Data provided:

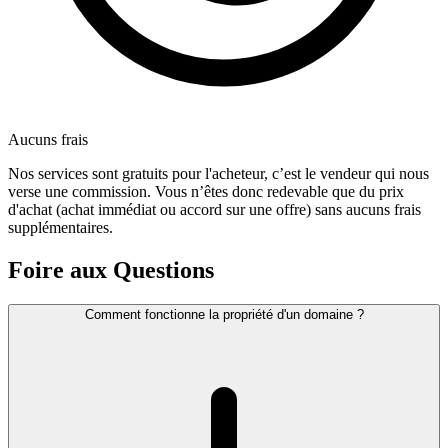
Aucuns frais
Nos services sont gratuits pour l'acheteur, c’est le vendeur qui nous
verse une commission. Vous n’êtes donc redevable que du prix
d'achat (achat immédiat ou accord sur une offre) sans aucuns frais
supplémentaires.
Foire aux Questions
Comment fonctionne la propriété d'un domaine ?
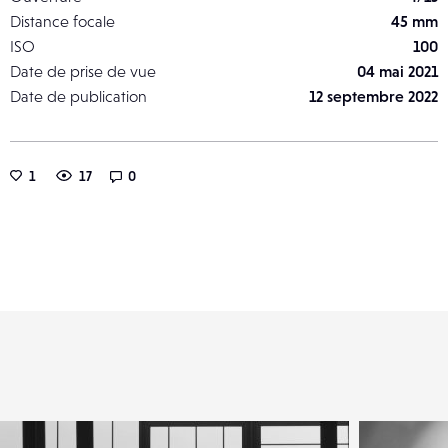
Distance focale
45 mm
ISO
100
Date de prise de vue
04 mai 2021
Date de publication
12 septembre 2022
1
17
0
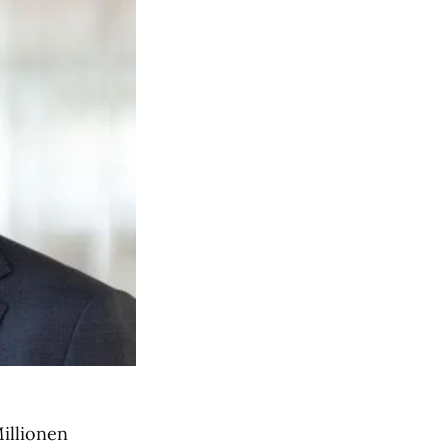
illionen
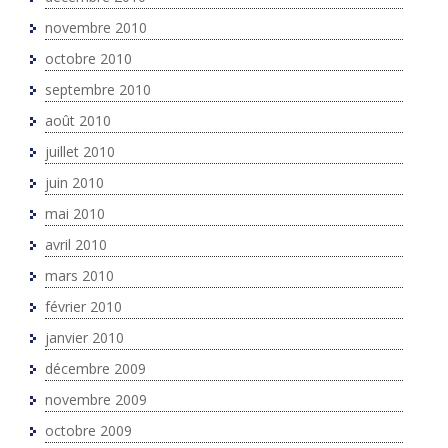
novembre 2010
octobre 2010
septembre 2010
août 2010
juillet 2010
juin 2010
mai 2010
avril 2010
mars 2010
février 2010
janvier 2010
décembre 2009
novembre 2009
octobre 2009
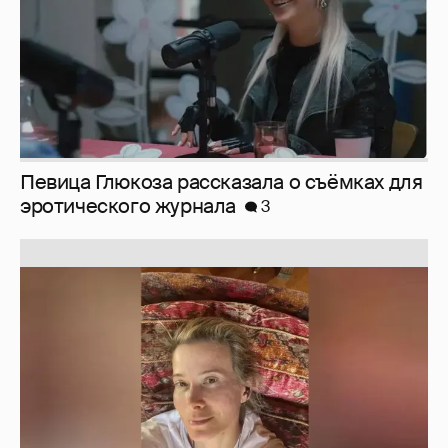
Юлия Высоцкая выложила селфи без
макияжа
2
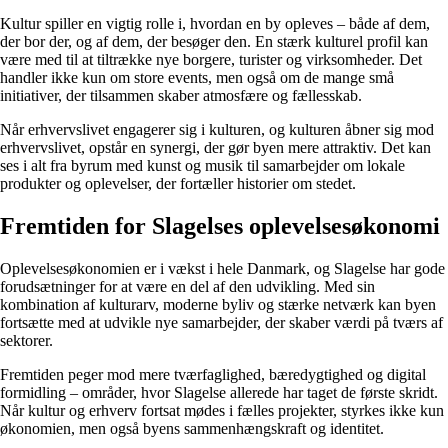
Kultur spiller en vigtig rolle i, hvordan en by opleves – både af dem,
der bor der, og af dem, der besøger den. En stærk kulturel profil kan
være med til at tiltrække nye borgere, turister og virksomheder. Det
handler ikke kun om store events, men også om de mange små
initiativer, der tilsammen skaber atmosfære og fællesskab.
Når erhvervslivet engagerer sig i kulturen, og kulturen åbner sig mod
erhvervslivet, opstår en synergi, der gør byen mere attraktiv. Det kan
ses i alt fra byrum med kunst og musik til samarbejder om lokale
produkter og oplevelser, der fortæller historier om stedet.
Fremtiden for Slagelses oplevelsesøkonomi
Oplevelsesøkonomien er i vækst i hele Danmark, og Slagelse har gode
forudsætninger for at være en del af den udvikling. Med sin
kombination af kulturarv, moderne byliv og stærke netværk kan byen
fortsætte med at udvikle nye samarbejder, der skaber værdi på tværs af
sektorer.
Fremtiden peger mod mere tværfaglighed, bæredygtighed og digital
formidling – områder, hvor Slagelse allerede har taget de første skridt.
Når kultur og erhverv fortsat mødes i fælles projekter, styrkes ikke kun
økonomien, men også byens sammenhængskraft og identitet.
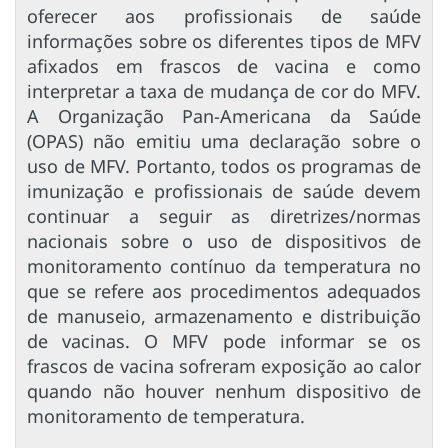
oferecer aos profissionais de saúde
informações sobre os diferentes tipos de MFV
afixados em frascos de vacina e como
interpretar a taxa de mudança de cor do MFV.
A Organização Pan-Americana da Saúde
(OPAS) não emitiu uma declaração sobre o
uso de MFV. Portanto, todos os programas de
imunização e profissionais de saúde devem
continuar a seguir as diretrizes/normas
nacionais sobre o uso de dispositivos de
monitoramento contínuo da temperatura no
que se refere aos procedimentos adequados
de manuseio, armazenamento e distribuição
de vacinas. O MFV pode informar se os
frascos de vacina sofreram exposição ao calor
quando não houver nenhum dispositivo de
monitoramento de temperatura.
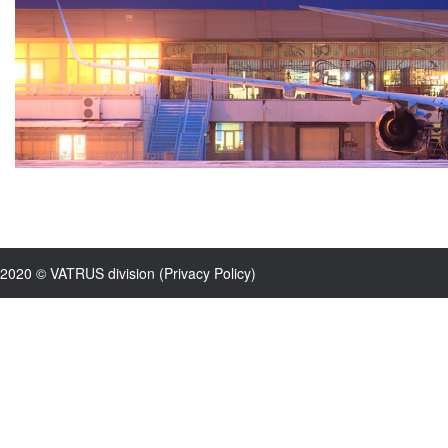
2020 © VATRUS division (
Privacy Policy
)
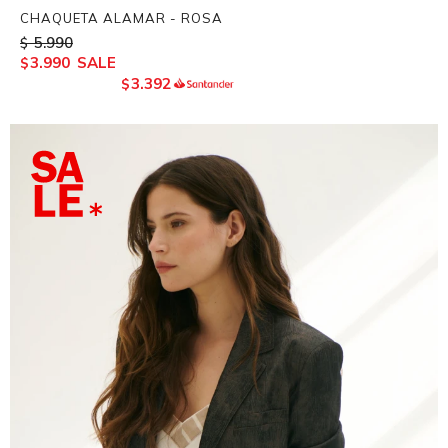
CHAQUETA ALAMAR - ROSA
5.990
$
3.990
$
3.392
$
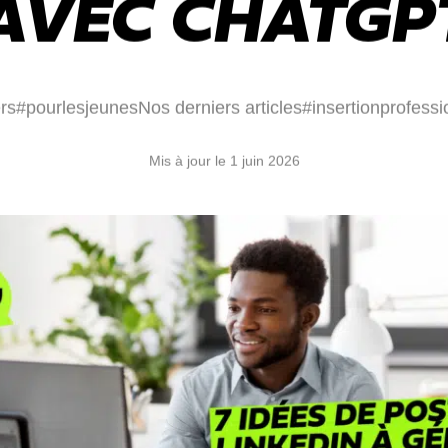
AVEC CHATGP
rs
#pourlesjeunes
Nos derniers articles
#insertionprofessi
Mis à jour le 1 juin 2026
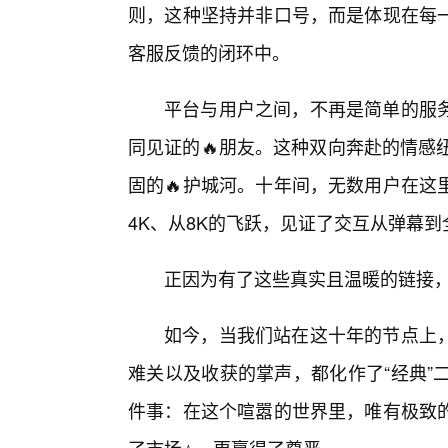
则，这种坚持并非口号，而是体现在每
客服反馈的闭环中。
平台与用户之间，不再是简单的服
同见证的🔥朋友。这种双向奔赴的情感纽
固的🔥护城河。十年间，无数用户在这
4K、从8K的飞跃，见证了交互从弹幕
正因为有了这些真实且温暖的链接，q
如今，当我们站在这十年的节点上
难关以及收获的掌声，都化作了“经典”二
件事：在这个喧嚣的世界里，唯有极致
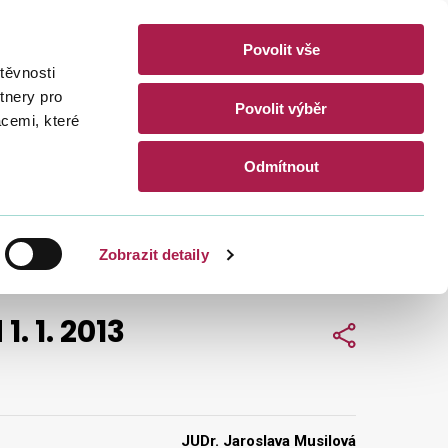
Povolit vše
akty
těvnosti
CZ
EN
tnery pro
Povolit výběr
acemi, které
Hledat
Odmítnout
Zobrazit detaily
. 1. 2013
Sdílet
JUDr. Jaroslava Musilová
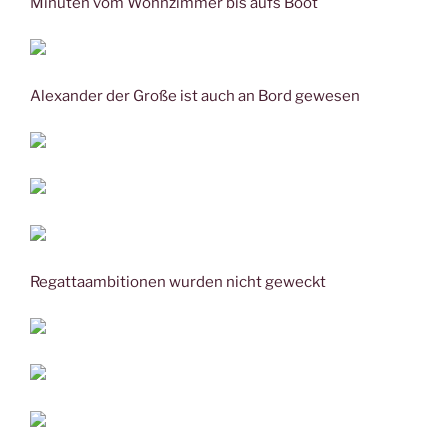
Minuten vom Wohnzimmer bis aufs Boot
Alexander der Große ist auch an Bord gewesen
Regattaambitionen wurden nicht geweckt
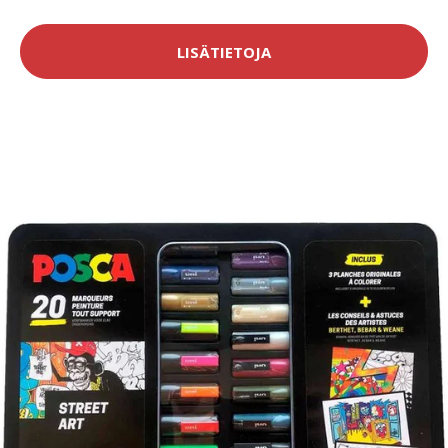
LISÄTIETOJA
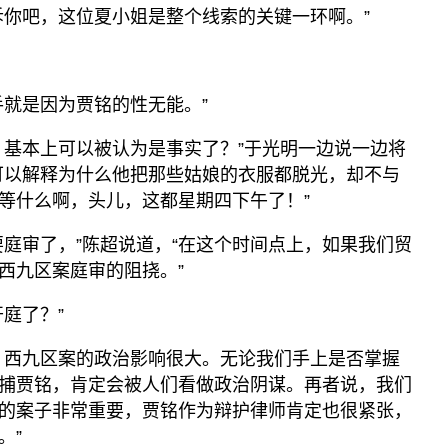
诉你吧，这位夏小姐是整个线索的关键一环啊。”
手就是因为贾铭的性无能。”
，基本上可以被认为是事实了？”于光明一边说一边将
可以解释为什么他把那些姑娘的衣服都脱光，却不与
等什么啊，头儿，这都星期四下午了！”
要庭审了，”陈超说道，“在这个时间点上，如果我们贸
西九区案庭审的阻挠。”
庭了？”
。西九区案的政治影响很大。无论我们手上是否掌握
捕贾铭，肯定会被人们看做政治阴谋。再者说，我们
的案子非常重要，贾铭作为辩护律师肯定也很紧张，
。”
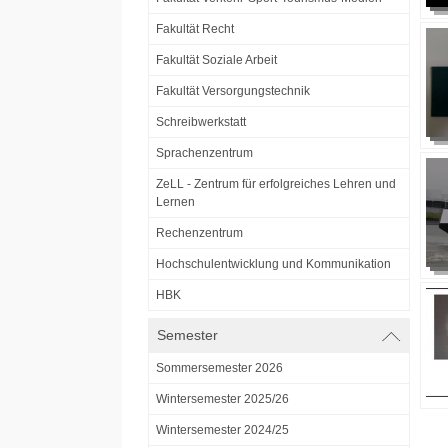
Fakultät Recht
Fakultät Soziale Arbeit
Fakultät Versorgungstechnik
Schreibwerkstatt
Sprachenzentrum
ZeLL - Zentrum für erfolgreiches Lehren und
Lernen
Rechenzentrum
Hochschulentwicklung und Kommunikation
HBK
Semester
Sommersemester 2026
Wintersemester 2025/26
Wintersemester 2024/25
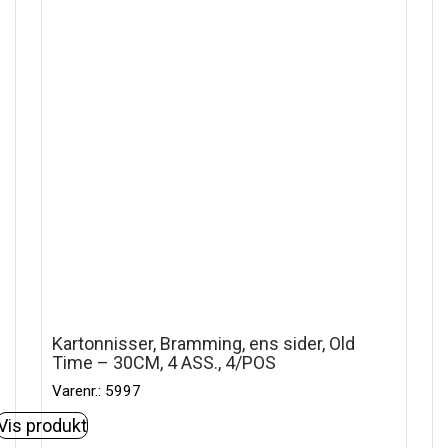
Kartonnisser, Bramming, ens sider, Old
Time – 30CM, 4 ASS., 4/POS
Varenr.: 5997
Vis produkt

Task to complete:
Within the material above, copy exactly the lines from the line that holds "imunização e profissionais de saúde devem" up to and including the line that holds "quando não houver nenhum dispositivo de".

Result below:
imunização e profissionais de saúde devem
continuar a seguir as diretrizes/normas
nacionais sobre o uso de dispositivos de
monitoramento contínuo da temperatura no
que se refere aos procedimentos adequados
de manuseio, armazenamento e distribuição
de vacinas. O MFV pode informar se os
frascos de vacina sofreram exposição ao calor
quando não houver nenhum dispositivo de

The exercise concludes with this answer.